[[ Available data open ]]

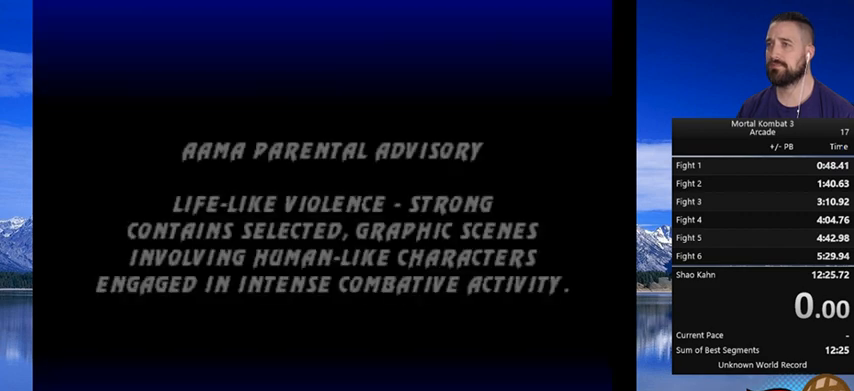
{"buttons": ["START"], "events": [[500, "START", "down"]]}
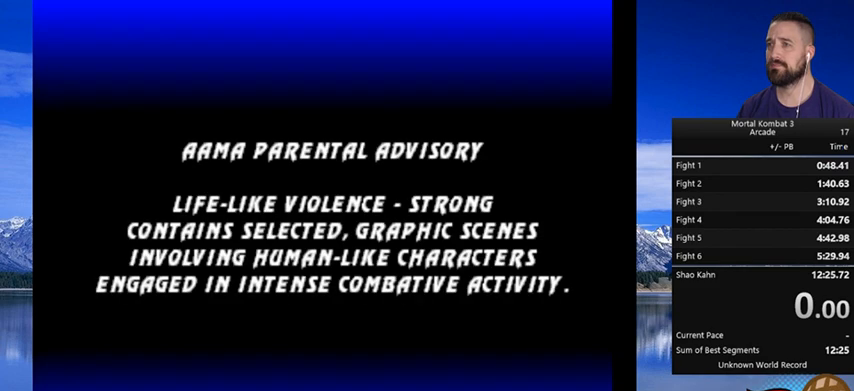
{"buttons": ["DPAD_RIGHT"], "events": [[67, "START", "up"], [467, "DPAD_RIGHT", "down"]]}
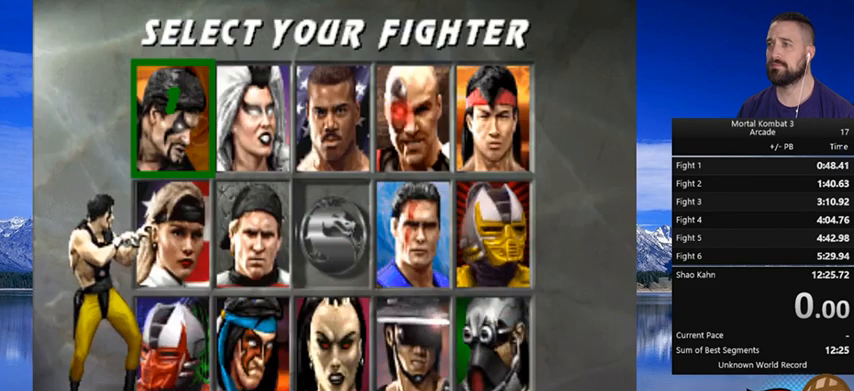
{"buttons": ["DPAD_RIGHT"], "events": [[67, "DPAD_RIGHT", "up"], [100, "DPAD_RIGHT", "down"], [233, "DPAD_RIGHT", "up"], [300, "DPAD_RIGHT", "down"], [367, "DPAD_RIGHT", "up"], [500, "DPAD_RIGHT", "down"]]}
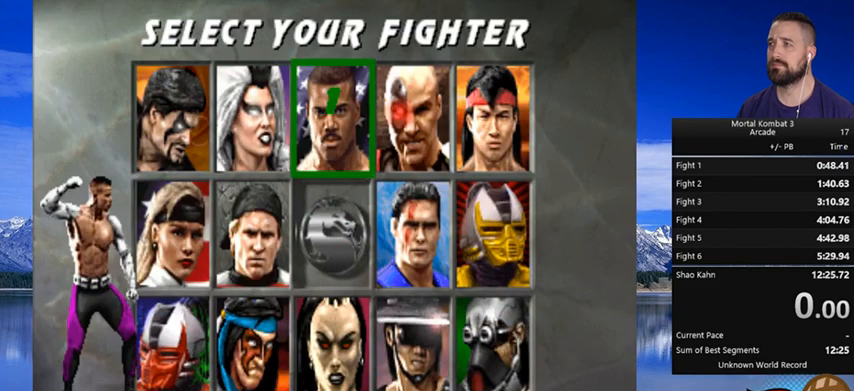
{"buttons": [], "events": [[67, "DPAD_RIGHT", "up"], [100, "DPAD_RIGHT", "down"], [267, "DPAD_RIGHT", "up"], [300, "DPAD_RIGHT", "down"], [433, "DPAD_RIGHT", "up"]]}
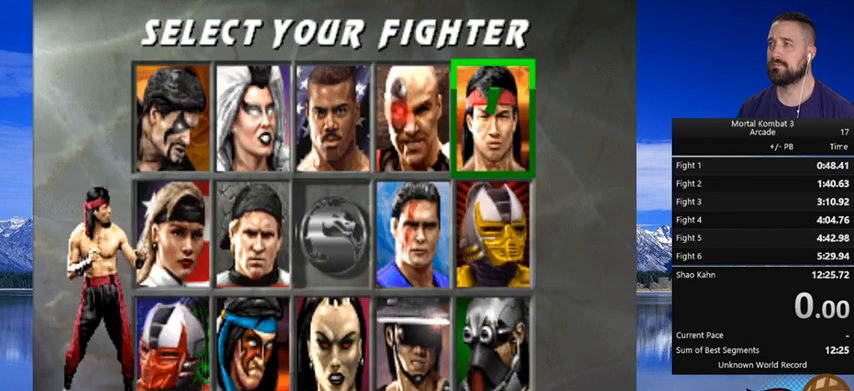
{"buttons": [], "events": [[33, "DPAD_DOWN", "down"], [200, "A", "down"], [200, "DPAD_DOWN", "up"], [233, "A", "up"]]}
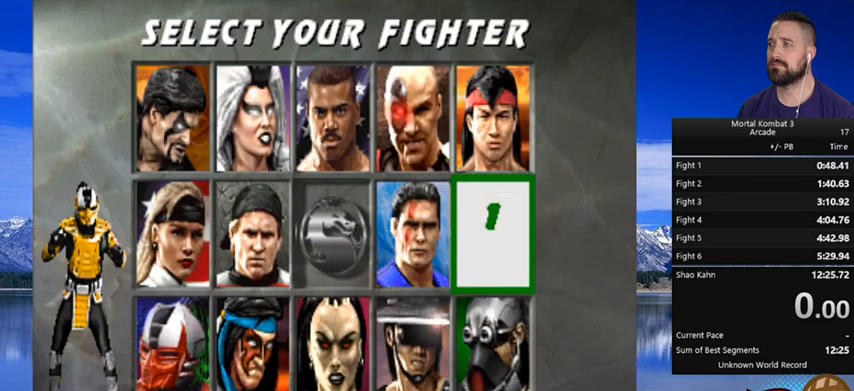
{"buttons": [], "events": []}
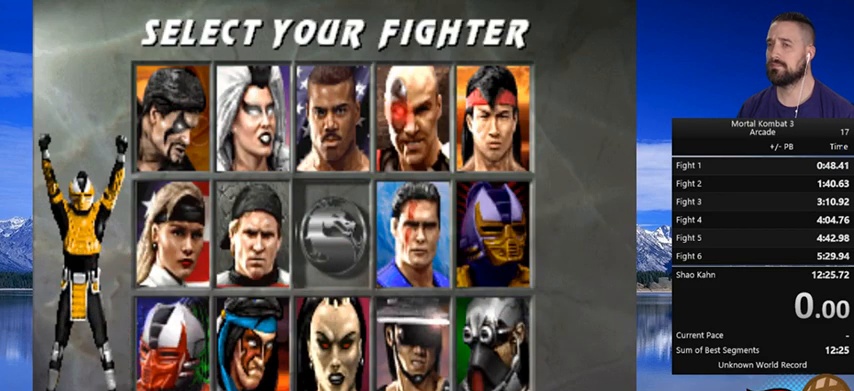
{"buttons": [], "events": []}
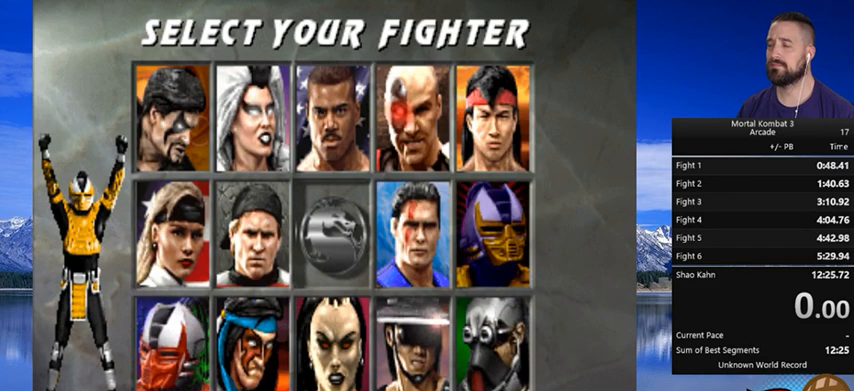
{"buttons": [], "events": []}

[[ Available data closed ]]

* _How to complete this task_: Write out the whole of the data exactly; the pictures stay out.

* _Answer section_:
{"buttons": ["START"], "events": [[500, "START", "down"]]}
{"buttons": ["DPAD_RIGHT"], "events": [[67, "START", "up"], [467, "DPAD_RIGHT", "down"]]}
{"buttons": ["DPAD_RIGHT"], "events": [[67, "DPAD_RIGHT", "up"], [100, "DPAD_RIGHT", "down"], [233, "DPAD_RIGHT", "up"], [300, "DPAD_RIGHT", "down"], [367, "DPAD_RIGHT", "up"], [500, "DPAD_RIGHT", "down"]]}
{"buttons": [], "events": [[67, "DPAD_RIGHT", "up"], [100, "DPAD_RIGHT", "down"], [267, "DPAD_RIGHT", "up"], [300, "DPAD_RIGHT", "down"], [433, "DPAD_RIGHT", "up"]]}
{"buttons": [], "events": [[33, "DPAD_DOWN", "down"], [200, "A", "down"], [200, "DPAD_DOWN", "up"], [233, "A", "up"]]}
{"buttons": [], "events": []}
{"buttons": [], "events": []}
{"buttons": [], "events": []}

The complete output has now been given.